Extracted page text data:
/---

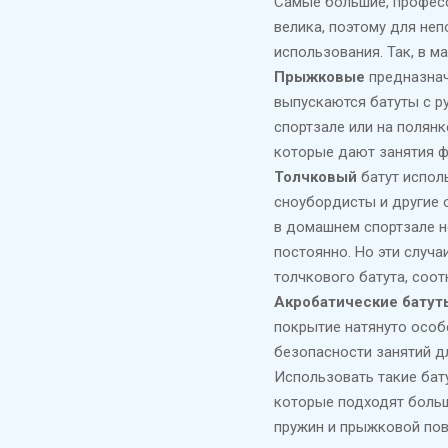
Самые большие, професс
велика, поэтому для не
использования. Так, в 
Прыжковые
предназнач
выпускаются батуты с р
спортзале или на полян
которые дают занятия ф
Толчковый
батут испол
сноубордисты и другие 
в домашнем спортзале не
постоянно. Но эти случ
толчкового батута, соо
Акробатические батут
покрытие натянуто особ
безопасности занятий д
Использовать такие бат
которые подходят больш
пружин и прыжковой пов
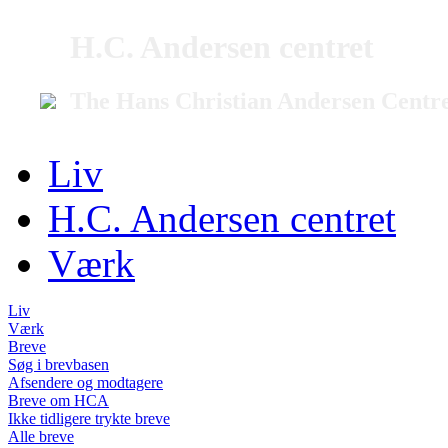
H.C. Andersen centret
The Hans Christian Andersen Centr
Liv
H.C. Andersen centret
Værk
Liv
Værk
Breve
Søg i brevbasen
Afsendere og modtagere
Breve om HCA
Ikke tidligere trykte breve
Alle breve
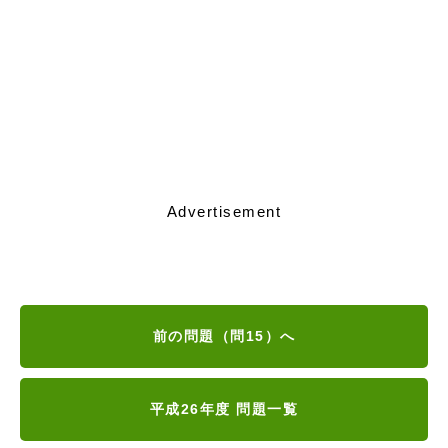
Advertisement
前の問題（問15）へ
平成26年度 問題一覧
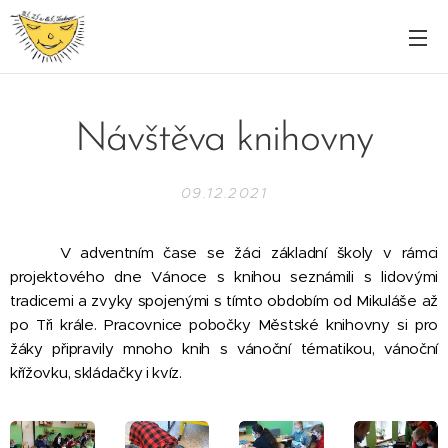
Návštěva knihovny
09.12.2021
V adventním čase se žáci základní školy v rámci
projektového dne Vánoce s knihou seznámili s lidovými
tradicemi a zvyky spojenými s tímto obdobím od Mikuláše až
po Tři krále. Pracovnice pobočky Městské knihovny si pro
žáky připravily mnoho knih s vánoční tématikou, vánoční
křížovku, skládačky i kvíz.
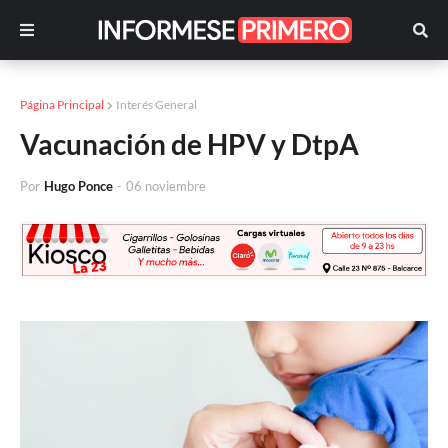
Página Principal
Interés General
Vacunación de HPV y DtpA
Por
Hugo Ponce
-
06 noviembre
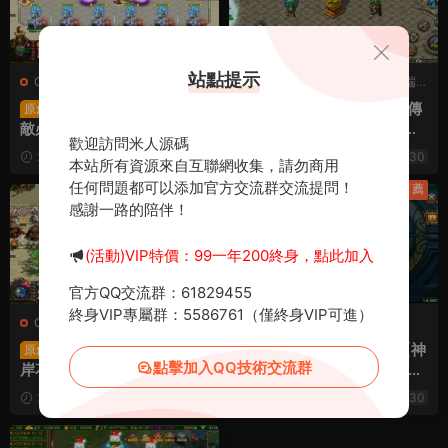
站點提示
C-傳奇世界
·
端遊服務端
C-傳奇
·
C-傳奇2
·
手遊服務端
·
端遊服務端
星河引擎傳世端遊【逢
XO三端引擎(GOM)傳
原創
原創
敵必戰迷失六大陸】Win一
奇互通【美杜莎傳奇六大陸
歡迎訪問米人源碼
鍵服務端+彩虹登陸器+客戶
單職業第三季】Win一鍵服
2025-12-20
220
30
2025-12-11
1.77k
30
本站所有資源來自互聯網收集，請勿商用
端+視頻架設教程
務端+安卓蘋果雙端+視頻架
任何問題都可以添加官方交流群交流提問！
設教程
薦
薦
感謝一路的陪伴！
(活動)VIP特價：99一年200終身，點此加入
官方QQ交流群：61829455
終身VIP專屬群：5586761（僅終身VIP可進）
C-傳奇世界
·
端遊服務端
C-傳奇
·
手遊服務端
星河引擎傳世端遊【彼
戰神引擎傳奇手遊【神
原創
原創
點擊加入QQ技術交流群
岸花專屬六大陸劇情版】Wi
魔之戰單職業六大陸】Win
n一鍵服務端+彩虹登陸器
一鍵服務端+安卓+GM後台
2025-09-27
215
30
2025-07-29
735
30
+客戶端+視頻架設教程
+視頻架設教程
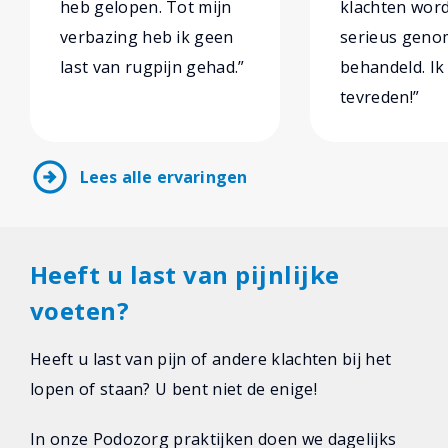
heb gelopen. Tot mijn
klachten wor
verbazing heb ik geen
serieus geno
last van rugpijn gehad.”
behandeld. Ik
tevreden!”
arrow_circle_right
Lees alle ervaringen
Heeft u last van pijnlijke
voeten?
Heeft u last van pijn of andere klachten bij het
lopen of staan? U bent niet de enige!
In onze Podozorg praktijken doen we dagelijks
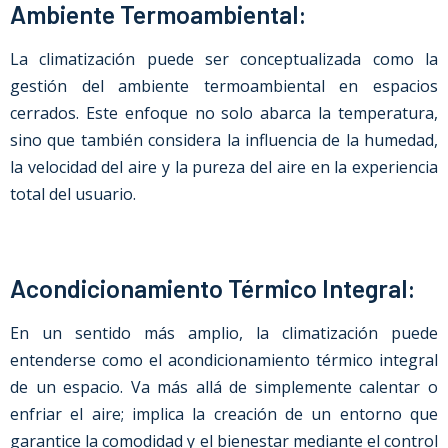
Ambiente Termoambiental:
La climatización puede ser conceptualizada como la
gestión del ambiente termoambiental en espacios
cerrados. Este enfoque no solo abarca la temperatura,
sino que también considera la influencia de la humedad,
la velocidad del aire y la pureza del aire en la experiencia
total del usuario.
Acondicionamiento Térmico Integral:
En un sentido más amplio, la climatización puede
entenderse como el acondicionamiento térmico integral
de un espacio. Va más allá de simplemente calentar o
enfriar el aire; implica la creación de un entorno que
garantice la comodidad y el bienestar mediante el control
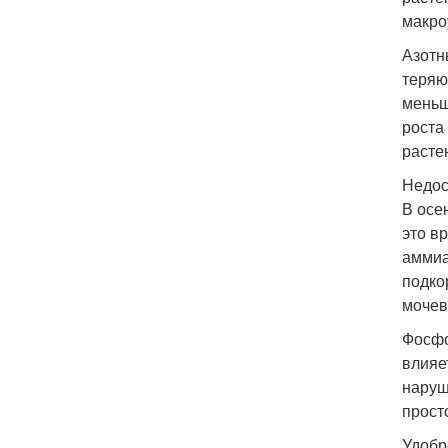
макро
Азотн
теряю
меньш
роста
расте
Недос
В осе
это в
аммиа
подко
мочев
Фосфо
влияе
наруш
прост
Удобр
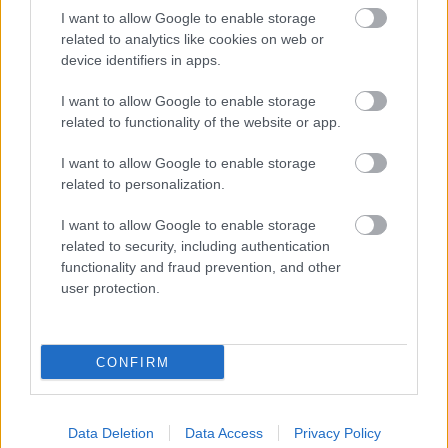
I want to allow Google to enable storage
related to analytics like cookies on web or
device identifiers in apps.
I want to allow Google to enable storage
related to functionality of the website or app.
I want to allow Google to enable storage
related to personalization.
I want to allow Google to enable storage
related to security, including authentication
functionality and fraud prevention, and other
user protection.
CONFIRM
Για την
Παπαχρήστου
ήταν η μεγαλύτερη επιτυχία
της καριέρας της μέχρι εκείνη την στιγμή, καθώς
δύο χρόνια μετά ακολούθησε το χρυσό στο
Data Deletion
Data Access
Privacy Policy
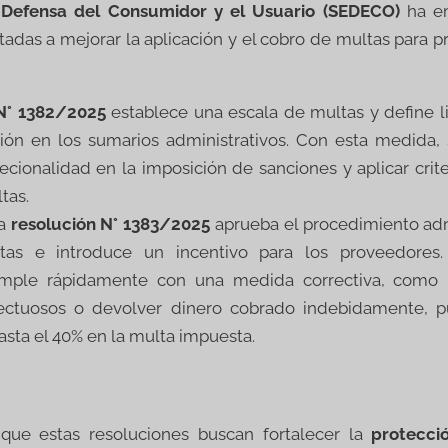
 Defensa del Consumidor y el Usuario (SEDECO)
ha em
tadas a mejorar la aplicación y el cobro de multas para p
 N° 1382/2025
establece una escala de multas y define l
ción en los sumarios administrativos. Con esta medid
recionalidad en la imposición de sanciones y aplicar crite
tas.
la
resolución N° 1383/2025
aprueba el procedimiento admi
as e introduce un incentivo para los proveedores.
mple rápidamente con una medida correctiva, como 
ectuosos o devolver dinero cobrado indebidamente, pu
sta el 40% en la multa impuesta.
ue estas resoluciones buscan fortalecer la
protecci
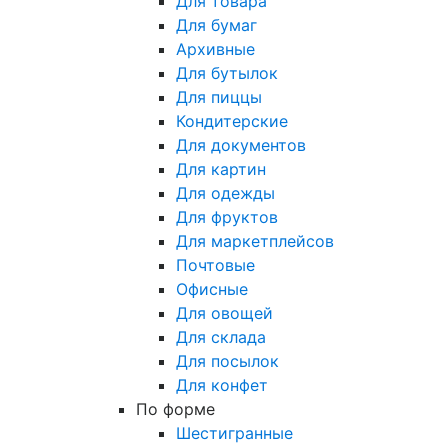
Для товара
Для бумаг
Архивные
Для бутылок
Для пиццы
Кондитерские
Для документов
Для картин
Для одежды
Для фруктов
Для маркетплейсов
Почтовые
Офисные
Для овощей
Для склада
Для посылок
Для конфет
По форме
Шестигранные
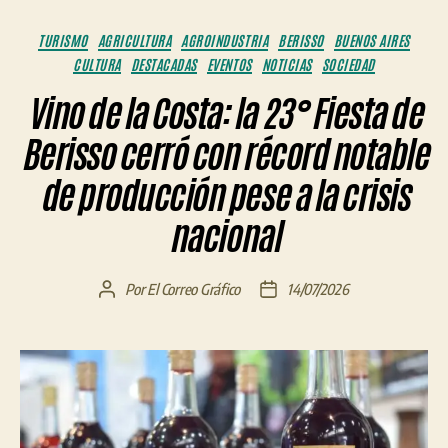
Categorías
TURISMO
AGRICULTURA
AGROINDUSTRIA
BERISSO
BUENOS AIRES
CULTURA
DESTACADAS
EVENTOS
NOTICIAS
SOCIEDAD
Vino de la Costa: la 23° Fiesta de
Berisso cerró con récord notable
de producción pese a la crisis
nacional
Por
El Correo Gráfico
14/07/2026
Autor
Fecha
de
de
la
la
entrada
entrada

\---

## Directions for this task
Among the entries, how many lines hold the string "Heeft"? Answer with a bare number.

## Solved problem
2